CategoryWhat's extractedExample
ContactsName, email, phone, role, organization{ name: "Jane Doe", email: "jane@acme.com", role: "Account Manager" }
DatesISO 8601 dates with labels{ value: "2025-03-15", label: "Invoice due date", isEstimate: false }
AmountsMonetary values with currency{ value: 149.99, currency: "USD", label: "Monthly subscription" }
SchedulingEvents, meetings, appointments{ eventType: "meeting", startTime: "...", location: "Zoom", attendees: [...] }
ActionsTasks, links, deadlines{ type: "verify", description: "Confirm your email", url: "https://..." }

On-Demand Extraction#

Trigger extraction for a specific email (Tier 1+):

# Trigger extraction
curl -X POST https://api.lobstermail.ai/v1/inboxes/{inboxId}/emails/{emailId}/extract \
  -H "Authorization: Bearer $TOKEN"

# Check result (may be pending/processing initially)
curl https://api.lobstermail.ai/v1/inboxes/{inboxId}/emails/{emailId}/extraction \
  -H "Authorization: Bearer $TOKEN"

The extraction runs asynchronously.
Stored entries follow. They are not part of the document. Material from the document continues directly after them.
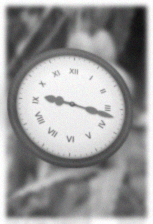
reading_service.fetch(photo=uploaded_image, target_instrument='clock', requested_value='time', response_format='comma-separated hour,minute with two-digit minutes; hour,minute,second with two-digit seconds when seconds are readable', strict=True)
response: 9,17
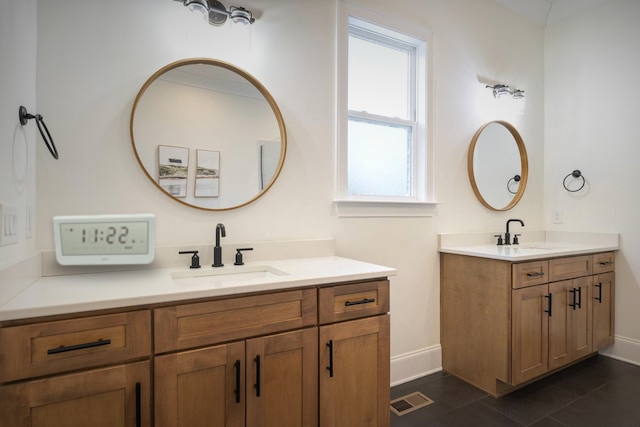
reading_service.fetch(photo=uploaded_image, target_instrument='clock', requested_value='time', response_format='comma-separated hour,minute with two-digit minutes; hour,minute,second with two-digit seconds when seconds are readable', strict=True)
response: 11,22
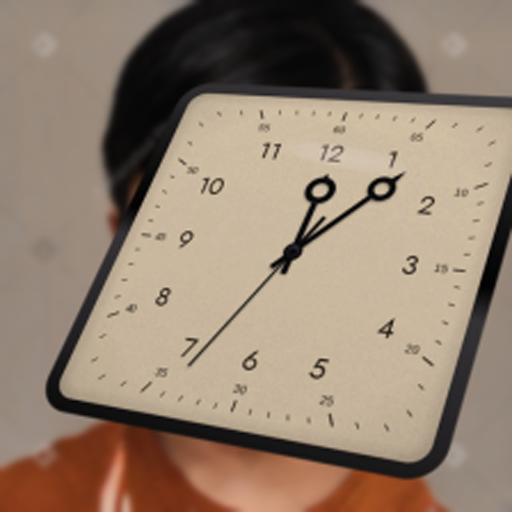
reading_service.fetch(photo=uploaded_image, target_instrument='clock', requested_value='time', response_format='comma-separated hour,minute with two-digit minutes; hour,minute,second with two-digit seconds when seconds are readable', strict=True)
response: 12,06,34
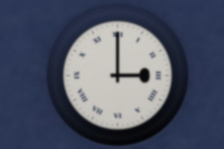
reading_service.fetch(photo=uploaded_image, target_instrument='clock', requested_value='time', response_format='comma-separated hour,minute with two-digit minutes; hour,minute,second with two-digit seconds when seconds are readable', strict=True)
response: 3,00
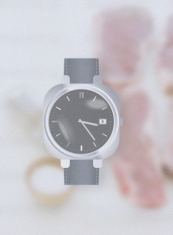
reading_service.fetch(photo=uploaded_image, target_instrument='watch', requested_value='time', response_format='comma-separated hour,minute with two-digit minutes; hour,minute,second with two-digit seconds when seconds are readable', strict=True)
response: 3,24
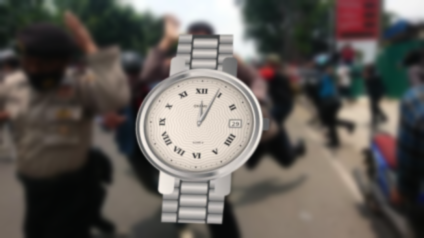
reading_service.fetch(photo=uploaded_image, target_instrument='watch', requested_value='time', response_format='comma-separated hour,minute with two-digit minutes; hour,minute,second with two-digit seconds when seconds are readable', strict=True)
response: 12,04
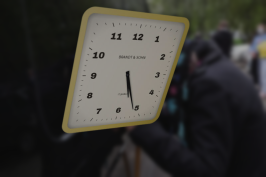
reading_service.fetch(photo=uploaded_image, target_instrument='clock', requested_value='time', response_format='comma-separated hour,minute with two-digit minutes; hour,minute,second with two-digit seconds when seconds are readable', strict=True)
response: 5,26
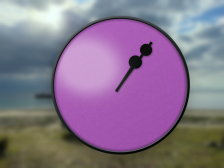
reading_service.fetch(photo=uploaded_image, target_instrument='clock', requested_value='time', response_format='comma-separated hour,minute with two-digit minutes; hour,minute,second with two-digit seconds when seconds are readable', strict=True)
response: 1,06
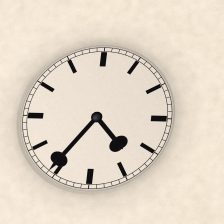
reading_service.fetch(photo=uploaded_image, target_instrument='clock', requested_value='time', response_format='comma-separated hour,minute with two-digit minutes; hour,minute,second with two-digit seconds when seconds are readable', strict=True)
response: 4,36
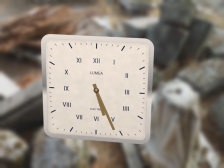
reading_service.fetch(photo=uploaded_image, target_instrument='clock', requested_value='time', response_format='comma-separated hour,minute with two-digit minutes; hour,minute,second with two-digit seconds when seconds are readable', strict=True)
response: 5,26
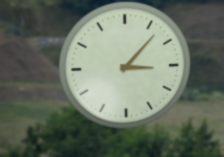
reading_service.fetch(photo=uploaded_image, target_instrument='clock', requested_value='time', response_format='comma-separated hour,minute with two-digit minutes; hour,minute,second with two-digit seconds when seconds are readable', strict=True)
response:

Poll the GET endpoint until status is completed or failed.

Auto-Extraction#

Enable automatic extraction on every inbound email for an inbox (Tier 2+ Builder/Pro/Scale):

curl -X PATCH https://api.lobstermail.ai/v1/inboxes/{inboxId} \
  -H "Authorization: Bearer $TOKEN" \
  -H "Content-Type: application/json" \
  -d '{"autoExtract": true}'

When enabled, extraction triggers automatically alongside the security scan on every inbound email. If the account falls below Tier 2, auto-extraction silently stops.

Attachment Support#

PDF attachments are automatically parsed and included in the extraction context. Text is extracted from PDFs and fed to the AI model alongside the email body.

Limitations:

  • Only PDF attachments are supported in V1 (images and other formats are ignored)
  • Encrypted or image-only PDFs cannot be parsed
  • Total content is truncated to 10,000 characters for the AI prompt

Tier Requirements#

FeatureMinimum Tier
On-demand extractionTier 1 (Free Verified)
Auto-extractionTier 2 (Builder)

Idempotency#

Calling the extract endpoint multiple times for the same email returns the existing extraction record. Each email can have at most one extraction.